• WHAT IS REQUIRED:
Copy out the entries word for word, from the first line down to and including the line that contains "line at (868, 1666): none -> present".

[Stored records]
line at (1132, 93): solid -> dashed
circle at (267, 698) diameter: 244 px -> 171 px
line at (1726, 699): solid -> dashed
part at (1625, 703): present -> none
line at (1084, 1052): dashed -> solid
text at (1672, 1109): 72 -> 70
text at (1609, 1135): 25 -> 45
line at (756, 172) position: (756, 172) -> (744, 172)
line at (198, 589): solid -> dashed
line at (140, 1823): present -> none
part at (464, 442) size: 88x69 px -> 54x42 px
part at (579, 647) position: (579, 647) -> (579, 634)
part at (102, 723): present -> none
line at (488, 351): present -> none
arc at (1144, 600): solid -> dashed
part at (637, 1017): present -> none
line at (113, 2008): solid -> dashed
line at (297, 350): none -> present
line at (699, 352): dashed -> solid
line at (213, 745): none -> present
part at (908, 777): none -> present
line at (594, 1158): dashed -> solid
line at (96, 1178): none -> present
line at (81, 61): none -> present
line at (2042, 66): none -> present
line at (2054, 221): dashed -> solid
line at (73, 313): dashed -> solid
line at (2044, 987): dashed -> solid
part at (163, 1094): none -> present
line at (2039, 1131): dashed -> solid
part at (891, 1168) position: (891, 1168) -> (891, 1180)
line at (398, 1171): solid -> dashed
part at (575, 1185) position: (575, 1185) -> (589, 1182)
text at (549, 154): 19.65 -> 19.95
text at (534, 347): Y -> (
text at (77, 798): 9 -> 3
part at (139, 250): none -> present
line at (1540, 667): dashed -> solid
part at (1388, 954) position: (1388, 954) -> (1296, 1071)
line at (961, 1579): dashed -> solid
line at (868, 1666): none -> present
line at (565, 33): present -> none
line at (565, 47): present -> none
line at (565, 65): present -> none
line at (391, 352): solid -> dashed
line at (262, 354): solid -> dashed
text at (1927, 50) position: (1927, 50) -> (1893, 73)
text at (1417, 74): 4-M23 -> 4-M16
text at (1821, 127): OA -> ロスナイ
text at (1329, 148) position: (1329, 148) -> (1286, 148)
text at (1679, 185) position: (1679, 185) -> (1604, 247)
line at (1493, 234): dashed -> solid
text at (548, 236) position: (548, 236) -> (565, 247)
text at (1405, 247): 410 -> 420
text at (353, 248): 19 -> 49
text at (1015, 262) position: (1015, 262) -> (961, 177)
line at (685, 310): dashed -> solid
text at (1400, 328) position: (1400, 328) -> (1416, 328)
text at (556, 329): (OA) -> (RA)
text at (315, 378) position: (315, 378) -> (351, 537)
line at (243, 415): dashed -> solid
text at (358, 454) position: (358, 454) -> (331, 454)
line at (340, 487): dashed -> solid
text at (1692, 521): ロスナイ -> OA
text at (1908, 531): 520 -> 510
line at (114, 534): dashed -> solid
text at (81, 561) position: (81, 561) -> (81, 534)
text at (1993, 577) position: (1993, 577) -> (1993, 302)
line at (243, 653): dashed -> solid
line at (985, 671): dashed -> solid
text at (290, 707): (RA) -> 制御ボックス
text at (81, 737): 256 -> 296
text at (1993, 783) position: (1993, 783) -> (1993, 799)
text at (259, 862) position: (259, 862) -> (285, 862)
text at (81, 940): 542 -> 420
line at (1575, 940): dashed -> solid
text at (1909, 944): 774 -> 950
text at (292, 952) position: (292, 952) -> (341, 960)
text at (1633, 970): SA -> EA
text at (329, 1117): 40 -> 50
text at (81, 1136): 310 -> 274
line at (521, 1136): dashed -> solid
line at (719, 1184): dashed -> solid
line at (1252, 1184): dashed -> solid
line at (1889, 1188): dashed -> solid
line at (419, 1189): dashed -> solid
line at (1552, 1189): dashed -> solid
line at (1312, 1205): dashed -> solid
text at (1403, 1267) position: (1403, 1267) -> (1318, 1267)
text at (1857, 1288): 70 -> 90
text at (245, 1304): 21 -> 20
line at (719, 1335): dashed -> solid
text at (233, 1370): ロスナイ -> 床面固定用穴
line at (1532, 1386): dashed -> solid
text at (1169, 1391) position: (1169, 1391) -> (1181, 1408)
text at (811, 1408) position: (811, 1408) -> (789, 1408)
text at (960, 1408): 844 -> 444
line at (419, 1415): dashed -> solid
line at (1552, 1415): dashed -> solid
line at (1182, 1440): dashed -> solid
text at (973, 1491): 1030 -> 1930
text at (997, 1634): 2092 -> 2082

• SOLUTION FOR THIS PROBLEM:
line at (1132, 93): solid -> dashed
circle at (267, 698) diameter: 244 px -> 171 px
line at (1726, 699): solid -> dashed
part at (1625, 703): present -> none
line at (1084, 1052): dashed -> solid
text at (1672, 1109): 72 -> 70
text at (1609, 1135): 25 -> 45
line at (756, 172) position: (756, 172) -> (744, 172)
line at (198, 589): solid -> dashed
line at (140, 1823): present -> none
part at (464, 442) size: 88x69 px -> 54x42 px
part at (579, 647) position: (579, 647) -> (579, 634)
part at (102, 723): present -> none
line at (488, 351): present -> none
arc at (1144, 600): solid -> dashed
part at (637, 1017): present -> none
line at (113, 2008): solid -> dashed
line at (297, 350): none -> present
line at (699, 352): dashed -> solid
line at (213, 745): none -> present
part at (908, 777): none -> present
line at (594, 1158): dashed -> solid
line at (96, 1178): none -> present
line at (81, 61): none -> present
line at (2042, 66): none -> present
line at (2054, 221): dashed -> solid
line at (73, 313): dashed -> solid
line at (2044, 987): dashed -> solid
part at (163, 1094): none -> present
line at (2039, 1131): dashed -> solid
part at (891, 1168) position: (891, 1168) -> (891, 1180)
line at (398, 1171): solid -> dashed
part at (575, 1185) position: (575, 1185) -> (589, 1182)
text at (549, 154): 19.65 -> 19.95
text at (534, 347): Y -> (
text at (77, 798): 9 -> 3
part at (139, 250): none -> present
line at (1540, 667): dashed -> solid
part at (1388, 954) position: (1388, 954) -> (1296, 1071)
line at (961, 1579): dashed -> solid
line at (868, 1666): none -> present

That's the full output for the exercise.